Would you return each record that follows word for word, without its pictures?

**Plain-text document sources:**

____________________

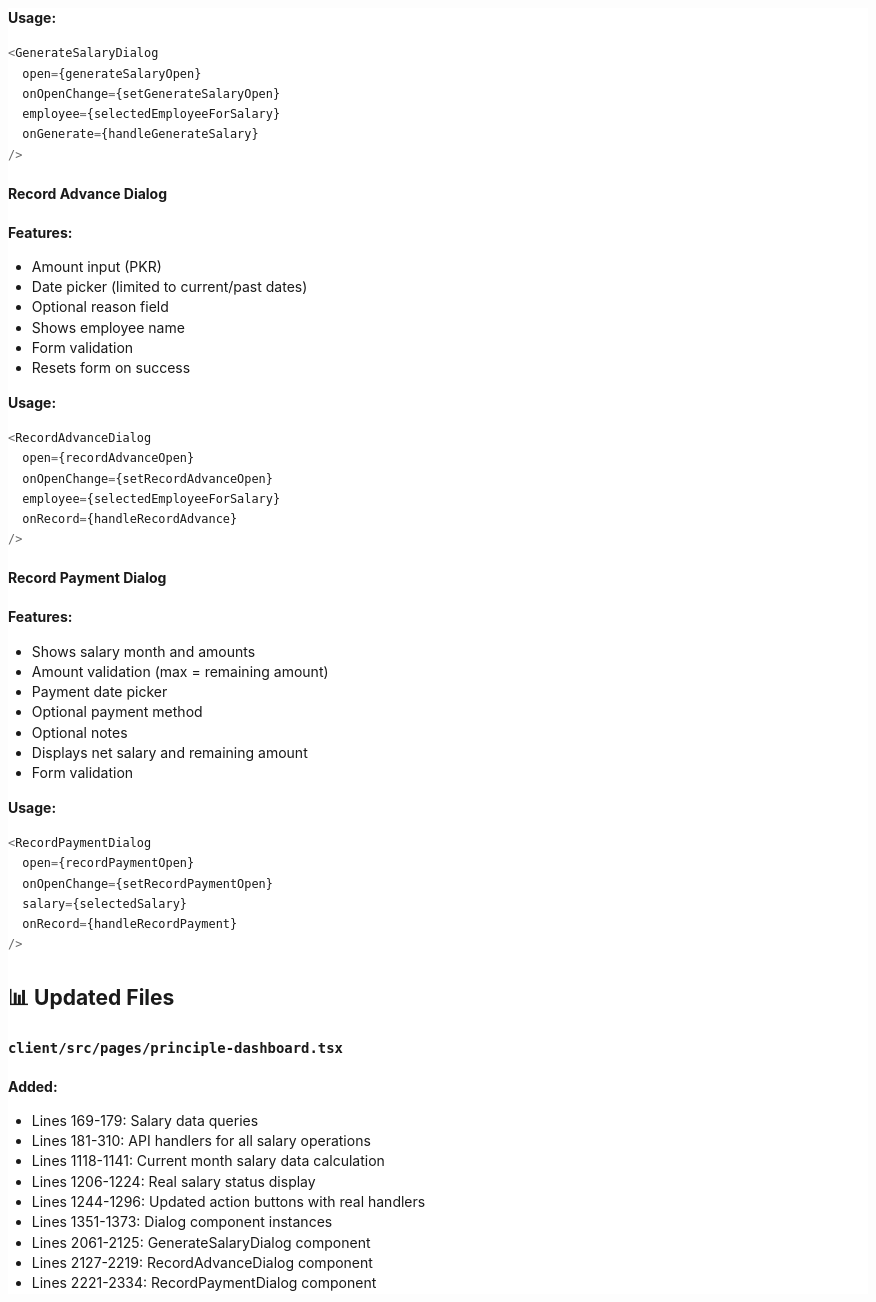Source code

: **Usage:**
```typescript
<GenerateSalaryDialog
  open={generateSalaryOpen}
  onOpenChange={setGenerateSalaryOpen}
  employee={selectedEmployeeForSalary}
  onGenerate={handleGenerateSalary}
/>
```

#### Record Advance Dialog
**Features:**
- Amount input (PKR)
- Date picker (limited to current/past dates)
- Optional reason field
- Shows employee name
- Form validation
- Resets form on success

**Usage:**
```typescript
<RecordAdvanceDialog
  open={recordAdvanceOpen}
  onOpenChange={setRecordAdvanceOpen}
  employee={selectedEmployeeForSalary}
  onRecord={handleRecordAdvance}
/>
```

#### Record Payment Dialog
**Features:**
- Shows salary month and amounts
- Amount validation (max = remaining amount)
- Payment date picker
- Optional payment method
- Optional notes
- Displays net salary and remaining amount
- Form validation

**Usage:**
```typescript
<RecordPaymentDialog
  open={recordPaymentOpen}
  onOpenChange={setRecordPaymentOpen}
  salary={selectedSalary}
  onRecord={handleRecordPayment}
/>
```

## 📊 Updated Files

### `client/src/pages/principle-dashboard.tsx`
**Added:**
- Lines 169-179: Salary data queries
- Lines 181-310: API handlers for all salary operations
- Lines 1118-1141: Current month salary data calculation
- Lines 1206-1224: Real salary status display
- Lines 1244-1296: Updated action buttons with real handlers
- Lines 1351-1373: Dialog component instances
- Lines 2061-2125: GenerateSalaryDialog component
- Lines 2127-2219: RecordAdvanceDialog component
- Lines 2221-2334: RecordPaymentDialog component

____________________

**Task solution:**
Source code

: **Usage:**
```typescript
<GenerateSalaryDialog
  open={generateSalaryOpen}
  onOpenChange={setGenerateSalaryOpen}
  employee={selectedEmployeeForSalary}
  onGenerate={handleGenerateSalary}
/>
```

#### Record Advance Dialog
**Features:**
- Amount input (PKR)
- Date picker (limited to current/past dates)
- Optional reason field
- Shows employee name
- Form validation
- Resets form on success

**Usage:**
```typescript
<RecordAdvanceDialog
  open={recordAdvanceOpen}
  onOpenChange={setRecordAdvanceOpen}
  employee={selectedEmployeeForSalary}
  onRecord={handleRecordAdvance}
/>
```

#### Record Payment Dialog
**Features:**
- Shows salary month and amounts
- Amount validation (max = remaining amount)
- Payment date picker
- Optional payment method
- Optional notes
- Displays net salary and remaining amount
- Form validation

**Usage:**
```typescript
<RecordPaymentDialog
  open={recordPaymentOpen}
  onOpenChange={setRecordPaymentOpen}
  salary={selectedSalary}
  onRecord={handleRecordPayment}
/>
```

## 📊 Updated Files

### `client/src/pages/principle-dashboard.tsx`
**Added:**
- Lines 169-179: Salary data queries
- Lines 181-310: API handlers for all salary operations
- Lines 1118-1141: Current month salary data calculation
- Lines 1206-1224: Real salary status display
- Lines 1244-1296: Updated action buttons with real handlers
- Lines 1351-1373: Dialog component instances
- Lines 2061-2125: GenerateSalaryDialog component
- Lines 2127-2219: RecordAdvanceDialog component
- Lines 2221-2334: RecordPaymentDialog component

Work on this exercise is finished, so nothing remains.